NIH Inclusion Data by Research and Disease Category Now Available


For over two decades, NIH has required researchers to include women, members of racial and ethnic minority groups, and children in their work absent an acceptable scientific or ethical rationale for their exclusion. Now, for the first time, selected inclusion data on sex/gender and race/ethnicity are publicly available disaggregated for various research, condition, and disease areas.  

This reporting step continues our move towards enhancing transparency and accountability of the research we support. As part of implementing the 21st Century Cures Act and responding to recommendations from the Government Accountability Office, public reporting by NIH Research, Condition, and Disease Classification (RCDC) category helps ensure that women and minorities are appropriately included in biomedical research across a diverse array of diseases and conditions. At a recent meeting of the NIH Advisory Committee on Research on Women’s Health (go to 02:45), where this announcement was made, we also reported that in Fiscal Year (FY) 2018 over 52% of participants in NIH-supported clinical research were women, while about 29% of participants were members of racial minority groups, and 9% were ethnic minorities.

On the new NIH RCDC Inclusion Statistics Report webpage, you can see and download information for 269 of the 281 RCDC spending categories. Please note that inclusion data are not available for the remaining categories as they do not follow the standard RCDC categorization process (see this NIH Open Mike blog for more).

On the page, drop-down menus allow data to be easily filtered by the NIH Institute or Center. The menus allow you to exclude studies that focus on a single sex/gender, race, or ethnicity. Check out the FAQs for more information on how to interpret the data. And, similar to information available on other RePORT tools, data can be exported for offline analyses.

Let’s now look at some inaugural FY 2018 data. As shown in the screenshot displayed in Figure 1, RCDC categories are listed with inclusion data available on total counts for all participants and broken down by female and male. Median proportions are reported to give a sense of what a typical NIH study looks like (since averages are easily skewed by outliers).

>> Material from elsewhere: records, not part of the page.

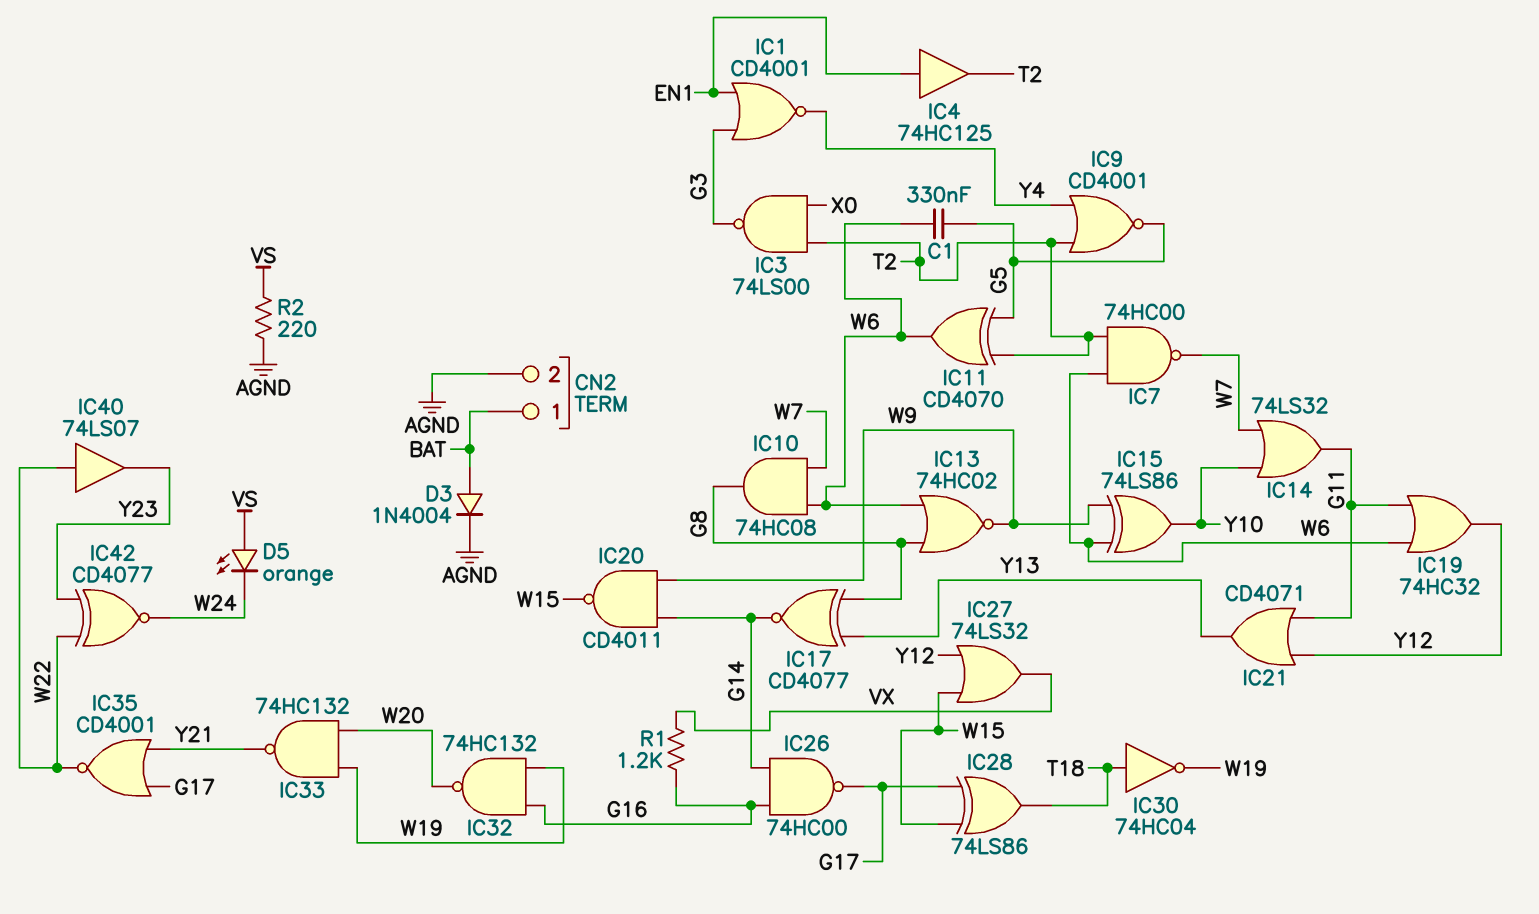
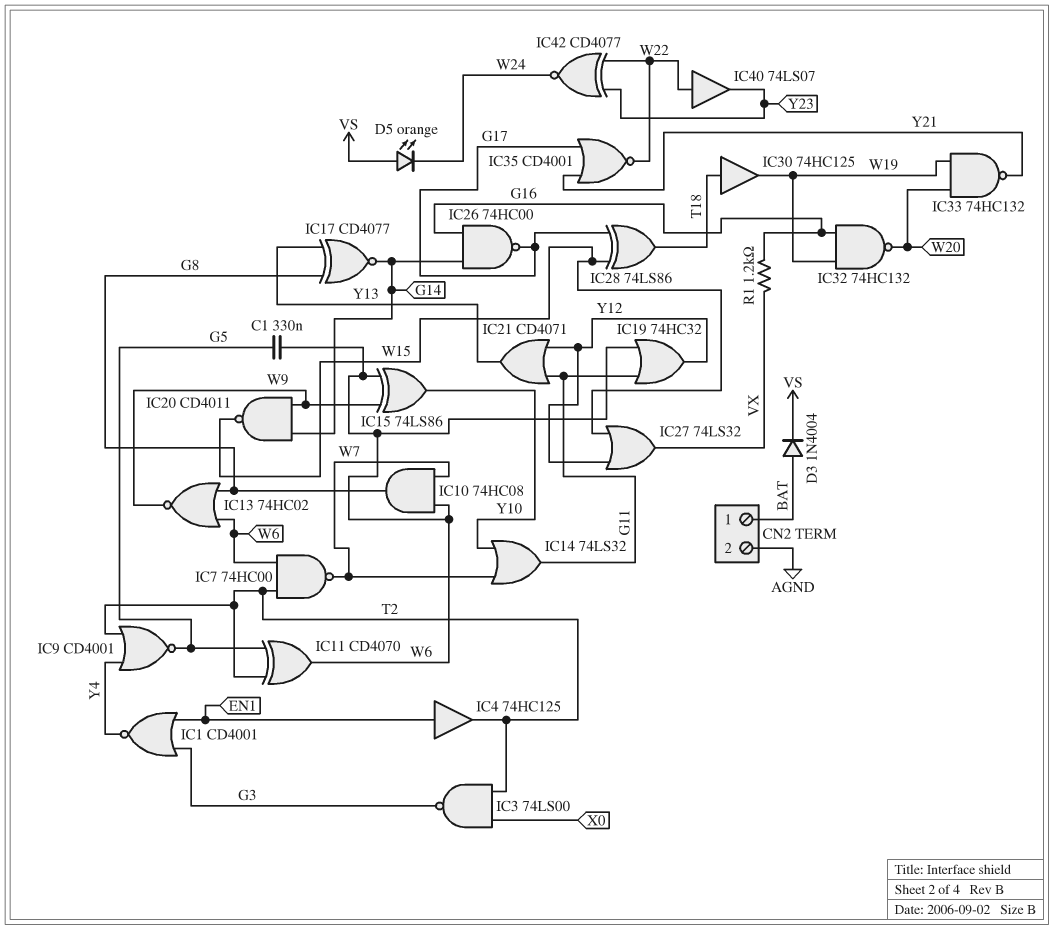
D3: diode 1N4004 (A BAT, K AGND) -> diode 1N4004 (A BAT, K VS)
IC30: NOT 74HC04 (in T18, out W19) -> buffer 74HC125 (in T18, out W19)
R2: 220 (AGND, VS) -> none

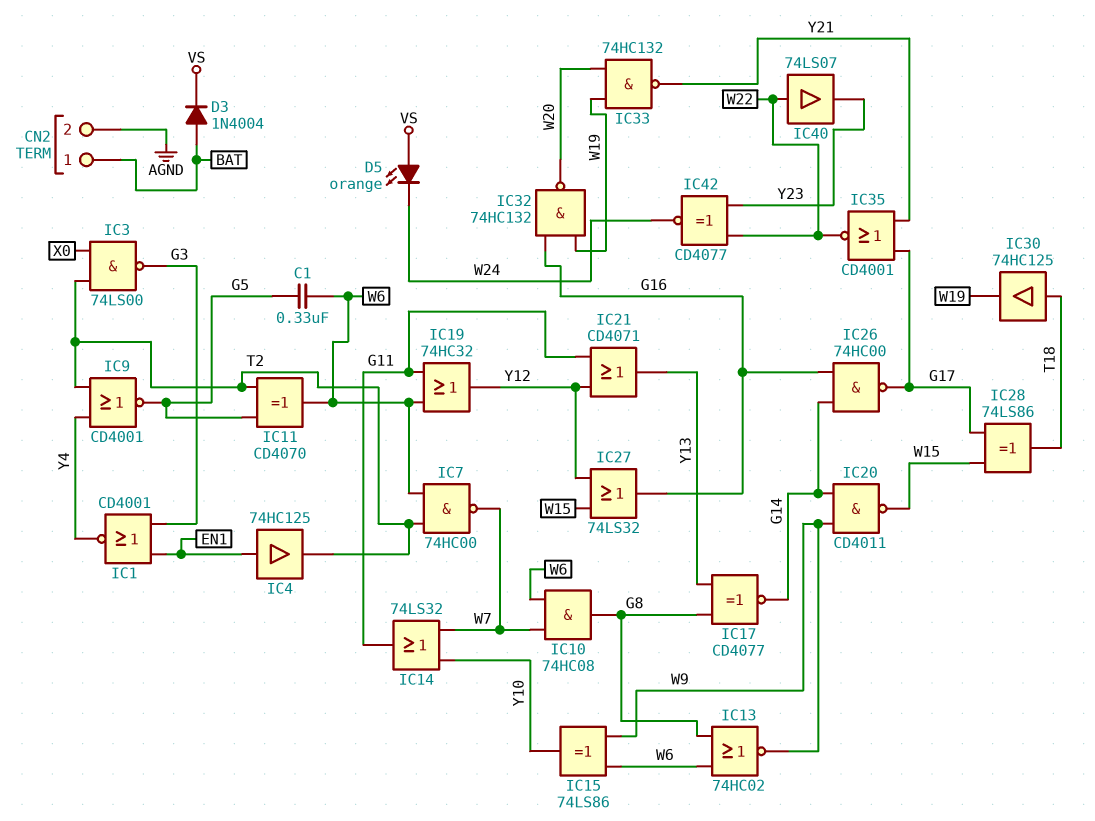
IC27: OR 74LS32 (in W15, in Y12, out VX) -> OR 74LS32 (in W15, in Y12, out G16)
R1: 1.2k (G16, VX) -> none

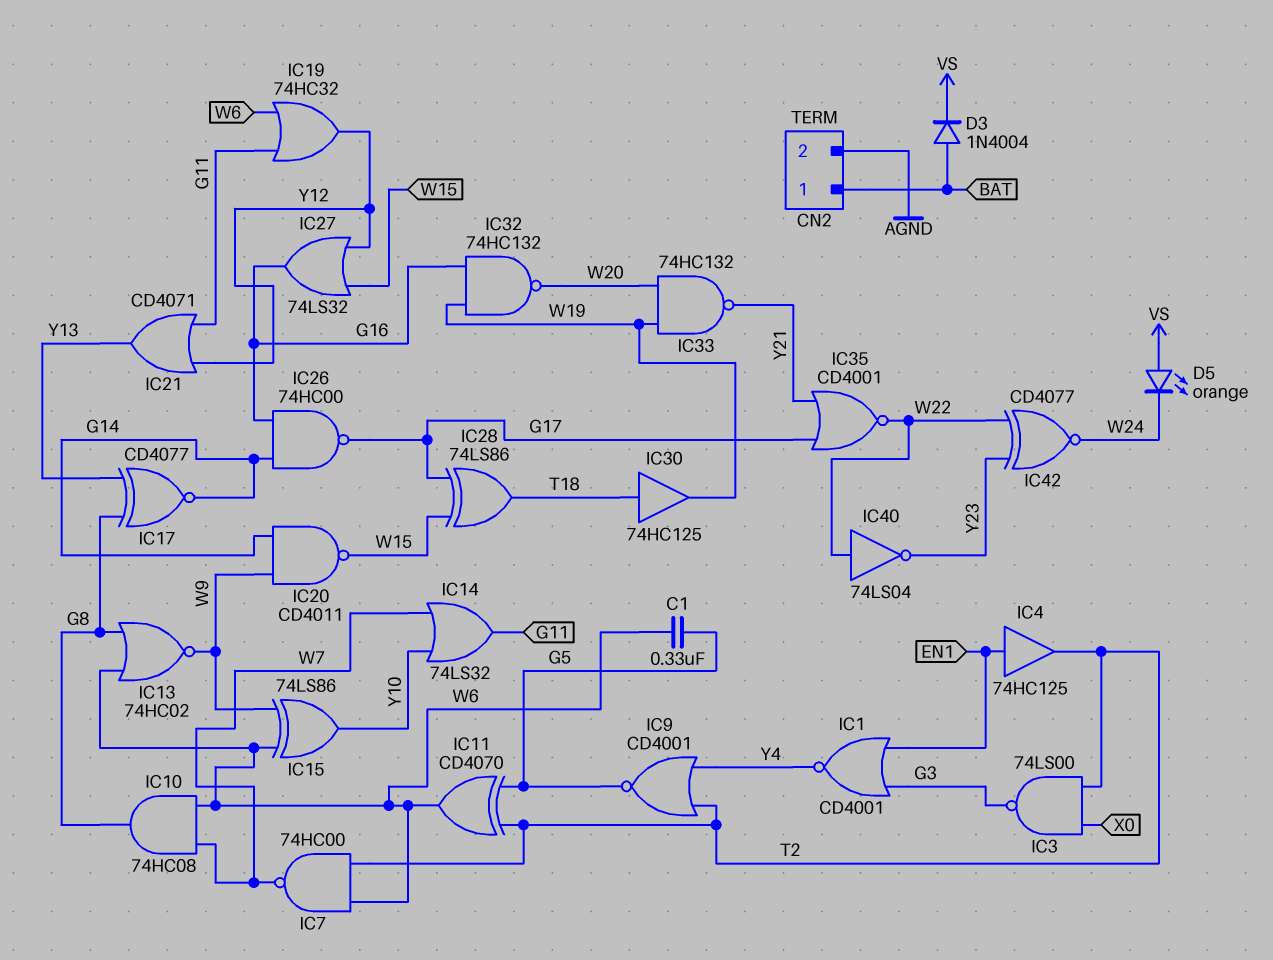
IC40: buffer 74LS07 (in W22, out Y23) -> NOT 74LS04 (in W22, out Y23)

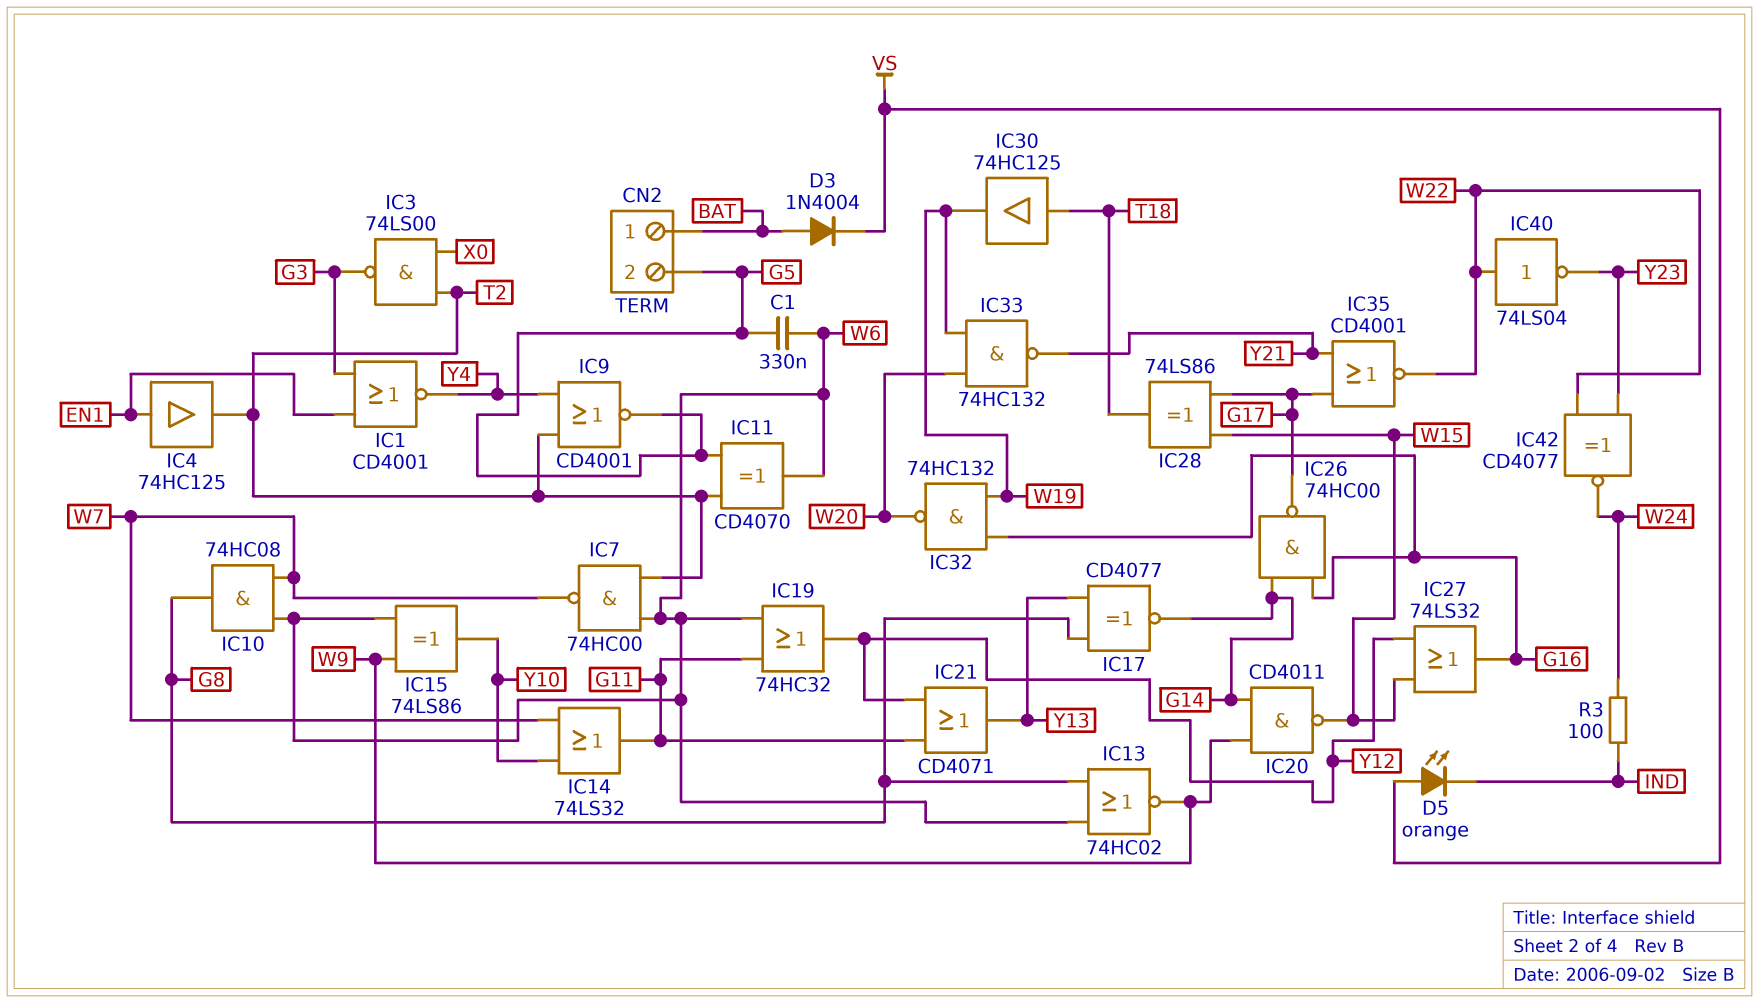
CN2 pin 2: AGND -> G5
D5: LED orange (A VS, K W24) -> LED orange (A VS, K IND)
R3: none -> 100 (IND, W24)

Figure 1 shows a screen shot of inclusion data disaggregated by various RCDC categories.
Figure 1

By clicking on a single RCDC spending category, like amyotrophic lateral sclerosis (ALS) for example, NIH Institute and Center level inclusion data are presented, along with additional data on the number and proportion of participants in each category (Figure 2). Clicking on a specific NIH Institute or Center allows you to review all information on sex/gender, race, and ethnicity on one screen.

Figure 2 shows a screen shot of inclusion data for the ALS RCDC category disaggregated by NIH Institute or Center.
Figure 2

Focusing on the first NIH IC listed, as an example, we see that National Institute on Aging research included 451 participants in projects associated with the ALS category in FY 2018. 242 (54%) of participants were female, with a median proportion of 52% female participants. 208 participants were male (46%), with a median proportion of 47% male participants. Less than 11 participants (<1%) reported unknown sex/gender, thus exact counts and proportions are not displayed to protect participant privacy. Additional data on race and ethnicity of participants are available by using the drop-down menu on the page or clicking on the Institute name.

As part of overall RCDC reporting, the availability of inclusion data on research participants is another important step in increasing transparency of NIH-supported clinical research. It also helps us understand the generalizability of NIH research across populations. In future years, NIH plans to add data on age at enrollment of participants and allow users to view trends over time. We look forward to increased understanding of the distribution of participants in our research to ensure the knowledge gained from NIH research is applicable to those populations with the condition or disease under study.

We would like to thank staff within the NIH Office of Research on Women’s Health and the Office of Extramural Research for their work on this activity.

One comment

  1. Can we see the distribution of studies on number of children included by gender/sex and race/ethnicity and how these numbers compare with adults included?